When you're saying it's preferable to serverside web frameworks you probably ought to point out that it does far less for you. I started out in web dev working on Perl CGI scripts and they were great (once you got your FTP app to use the right CRLF encoding), but you really had to do everything yourself. Some devs might see that as a benefit but I don't.

[+] ufmace|4 years ago|reply
I can agree in that CGI is a cool and simple technology that might make sense for some applications, and can be a good method to teach new developers the basics. I don't think I'd choose it for much now though, unless I knew it was very simple and would never grow more complex.

Most of the complaints here are about performance. I don't think the decreased performance would be much of an issue until you get to pretty large scale. I do think the real issue is the huge complexity in doing things correctly and securely in such a manual environment. Oh, you're going to do cookies by just printing the Set-Cookie header manually? Well now you have to handle everything about your cookies manually and do it correctly. What are the odds you're doing that? Just let Rails etc handle it the right way for you. Going to do CSRF protection manually too, and do anti-XSS escaping correctly everywhere, and mitigate a ton of obscure security issues that most people have never heard of? No way, unless you're a world-class expert. Just use one of the major proven frameworks that already take care of all of that stuff for you.

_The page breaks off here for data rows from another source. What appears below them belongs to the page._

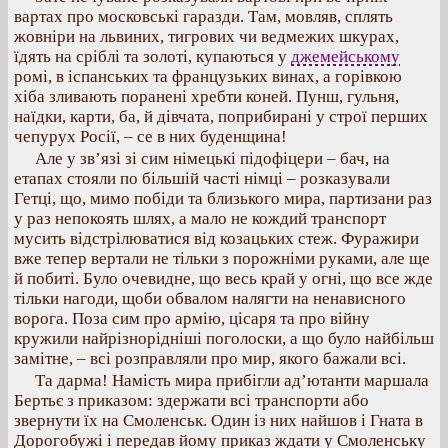
вартах про московські гаразди. Там, мовляв, сплять
жовніри на львиних, тигрових чи ведмежих шкурах,
їдять на сріблі та золоті, купаються у
джемейському
ромі, в іспанських та французьких винах, а горівкою
хіба зливають поранені хребти коней. Пунш, гульня,
наїдки, карти, ба, й дівчата, поприбирані у строї перших
чепурух Росії, – се в них буденщина!
Але у зв’язі зі сим німецькі підофіцери – бач, на
етапах стояли по більшій часті німці – розказували
Гетці, що, мимо побіди та близького мира, партизани раз
у раз непокоять шлях, а мало не кождий транспорт
мусить відстрілюватися від козацьких стеж. Фуражири
вже тепер вертали не тільки з порожніми руками, але ще
й побиті. Було очевидне, що весь край у огні, що все жде
тільки нагоди, щоби обвалом налягти на ненависного
ворога. Поза сим про армію, цісаря та про війну
кружили найрізнорідніші поголоски, а що було найбільш
замітне, – всі розправляли про мир, якого бажали всі.
Та дарма! Намість мира прибігли ад’ютанти маршала
Бертьє з приказом: здержати всі транспорти або
звернути їх на Смоленськ. Один із них найшов і Гната в
Дорогобужі і передав йому приказ ждати у Смоленську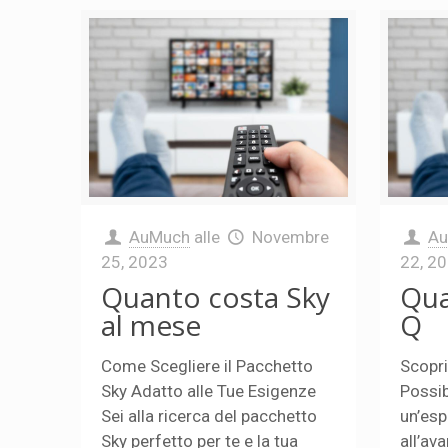
AuMuch
alle
Novembre
A
25, 2023
22, 2
Quanto costa Sky
Qua
al mese
Q
Come Scegliere il Pacchetto
Scopri
Sky Adatto alle Tue Esigenze
Possibi
Sei alla ricerca del pacchetto
un’esp
Sky perfetto per te e la tua
all’av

[+] oblib|4 years ago|reply
I still use Perl CGI scripts for handling chores on the server side.

The newest version of my app uses service workers to store almost all the app code in the user's browser. Almost everything the user does with the app is done on the client side so for the most part they only hit the server to get or put data in the server side database (CouchDB) and for the most part those are very small gets and puts.

Compared to earlier versions going back to 2002 my server barely has any load on it. If your goal is to track every click a user makes then CGI isn't a great server side option, but if your goal is to make a fast and reliable app than an offline-first/local-first side benefit is you don't need a huge box or tons of bandwidth to run it and CGI scripts are a fine way to handle small server side chores, which is pretty much all that's left.

[+] habibur|4 years ago|reply
Not really CGI, but use FCGI instead.

Ruby, python, PHP every server side tech use FCGI at the backend, only exception being stacks that have built in webserver [Java].

FCGI works mostly like cgi, but the program doesn't terminate after execution, rather continues to listen for next request and serves it. Runs like a daemon.

[+] paxys|4 years ago|reply
CGI is an interface for web servers to communicate with an application.

Web frameworks are libraries/helpers on the application side to help with business logic for serving requests.

You can use CGI with web frameworks (look at the ton of useful PHP/Perl/Ruby frameworks out there).

You can also build a fully competent website without CGI OR web frameworks. Modern languages now all have built-in web servers which perform a lot better so Apache/nginx etc. need to function at most as reverse proxies.

In fact even if teaching is the goal I'd argue that Apache/CGI introduce more opaque abstractions, not less. You can create a web server and request loop in any language of choice in like 10 lines and take it from there.

[+] _joel|4 years ago|reply
This is used a lot on routers nowadays, for certain things it's great. I'm not sure running sh in cgi-bin would work for c10m (unless you've got a lot of servers!) or sanitization etc.
[+] clamiax|4 years ago|reply
I agree with the author in fact I host my web site using CGI with zero issues. From people who discredits CGI I would like to see, in addition to personal opinions, a clear proof of the fact that it is not suitable for production in professional web sites expecially low traffic ones.